PROBLEM DESCRIPTION
Every entry below should be reproduced exactly; no picture is to be included.

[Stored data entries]
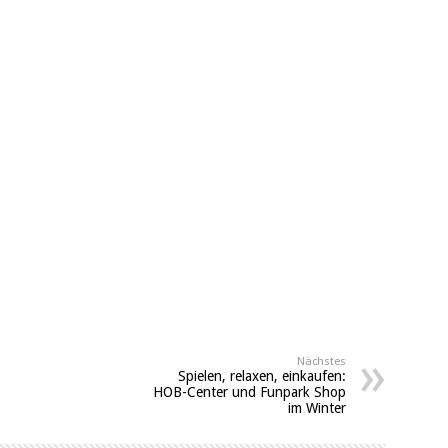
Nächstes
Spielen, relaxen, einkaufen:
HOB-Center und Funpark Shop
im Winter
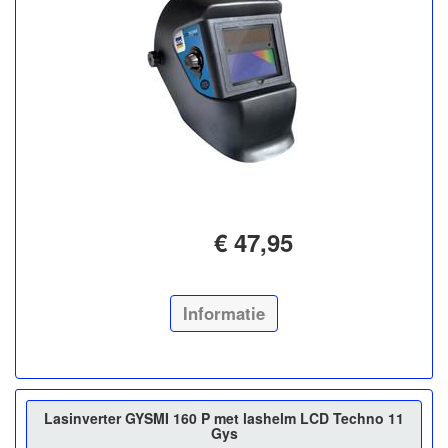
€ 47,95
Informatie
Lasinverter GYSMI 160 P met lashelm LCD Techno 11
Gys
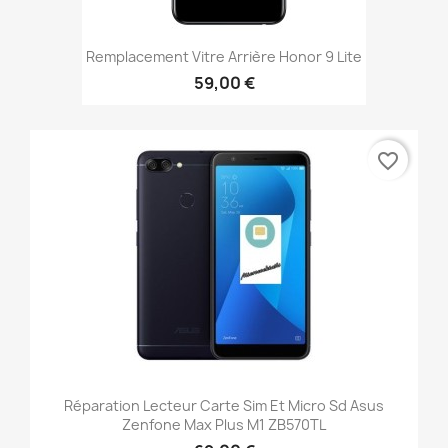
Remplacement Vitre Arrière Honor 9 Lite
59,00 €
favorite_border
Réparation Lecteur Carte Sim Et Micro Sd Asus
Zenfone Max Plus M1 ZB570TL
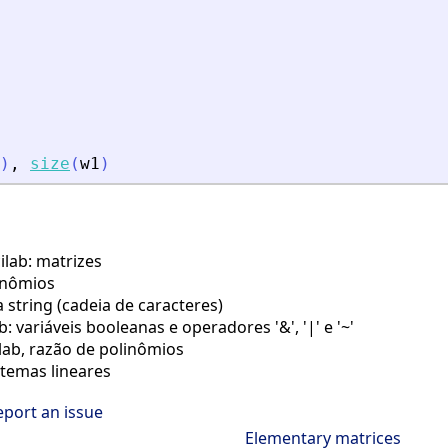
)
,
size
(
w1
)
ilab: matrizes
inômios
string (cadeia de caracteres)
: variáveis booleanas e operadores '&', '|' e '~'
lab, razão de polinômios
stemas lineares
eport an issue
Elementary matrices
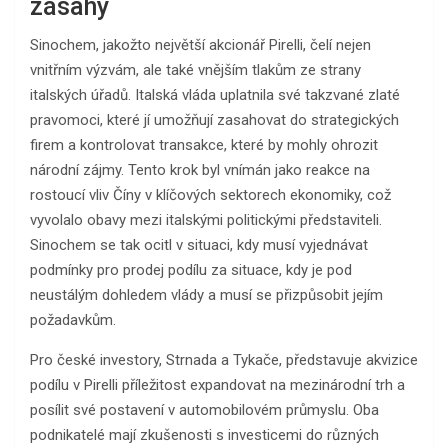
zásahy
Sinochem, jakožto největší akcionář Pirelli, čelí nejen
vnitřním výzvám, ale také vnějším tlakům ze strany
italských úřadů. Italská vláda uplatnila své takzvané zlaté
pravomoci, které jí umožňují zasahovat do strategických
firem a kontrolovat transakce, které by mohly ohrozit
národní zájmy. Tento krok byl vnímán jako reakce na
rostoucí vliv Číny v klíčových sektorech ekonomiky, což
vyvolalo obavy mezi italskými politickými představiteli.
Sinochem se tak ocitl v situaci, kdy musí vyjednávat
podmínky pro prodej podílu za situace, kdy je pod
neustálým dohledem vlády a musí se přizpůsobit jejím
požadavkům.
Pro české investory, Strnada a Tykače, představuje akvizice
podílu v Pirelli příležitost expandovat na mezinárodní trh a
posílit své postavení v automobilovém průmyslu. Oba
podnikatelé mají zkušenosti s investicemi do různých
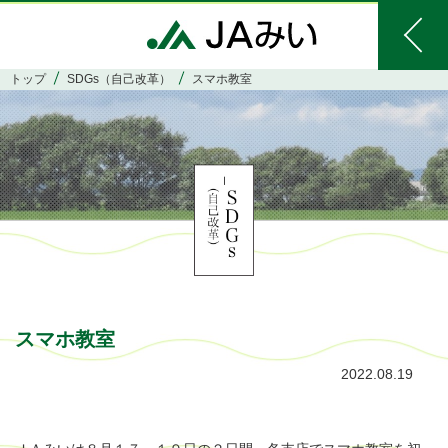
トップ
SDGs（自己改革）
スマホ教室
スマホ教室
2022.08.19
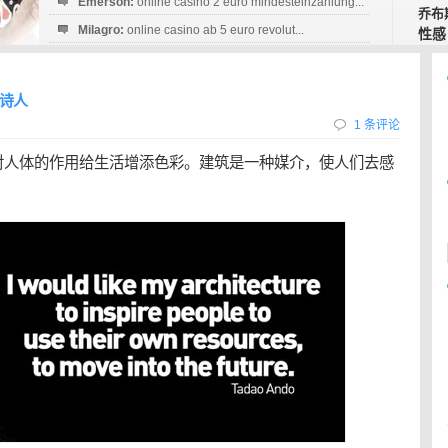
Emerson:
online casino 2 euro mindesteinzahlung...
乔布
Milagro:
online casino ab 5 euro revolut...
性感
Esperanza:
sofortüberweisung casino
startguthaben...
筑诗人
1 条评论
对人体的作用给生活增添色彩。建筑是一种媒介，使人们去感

WRITTEN ANSWER
Nächstes
Spielen, relaxen, einkaufen:
HOB-Center und Funpark Shop
im Winter
€ 47,95
Informatie
Lasinverter GYSMI 160 P met lashelm LCD Techno 11
Gys
Remplacement Vitre Arrière Honor 9 Lite
59,00 €
favorite_border
Réparation Lecteur Carte Sim Et Micro Sd Asus
Zenfone Max Plus M1 ZB570TL
)
,
size
(
w1
)
ilab: matrizes
inômios
string (cadeia de caracteres)
: variáveis booleanas e operadores '&', '|' e '~'
lab, razão de polinômios
stemas lineares
eport an issue
Elementary matrices
zásahy
Sinochem, jakožto největší akcionář Pirelli, čelí nejen
vnitřním výzvám, ale také vnějším tlakům ze strany
italských úřadů. Italská vláda uplatnila své takzvané zlaté
pravomoci, které jí umožňují zasahovat do strategických
firem a kontrolovat transakce, které by mohly ohrozit
národní zájmy. Tento krok byl vnímán jako reakce na
rostoucí vliv Číny v klíčových sektorech ekonomiky, což
vyvolalo obavy mezi italskými politickými představiteli.
Sinochem se tak ocitl v situaci, kdy musí vyjednávat
podmínky pro prodej podílu za situace, kdy je pod
neustálým dohledem vlády a musí se přizpůsobit jejím
požadavkům.
Pro české investory, Strnada a Tykače, představuje akvizice
podílu v Pirelli příležitost expandovat na mezinárodní trh a
posílit své postavení v automobilovém průmyslu. Oba
podnikatelé mají zkušenosti s investicemi do různých
トップ
SDGs（自己改革）
スマホ教室
スマホ教室
2022.08.19
Emerson:
online casino 2 euro mindesteinzahlung...
乔布
Milagro:
online casino ab 5 euro revolut...
性感
Esperanza:
sofortüberweisung casino
startguthaben...
筑诗人
1 条评论
对人体的作用给生活增添色彩。建筑是一种媒介，使人们去感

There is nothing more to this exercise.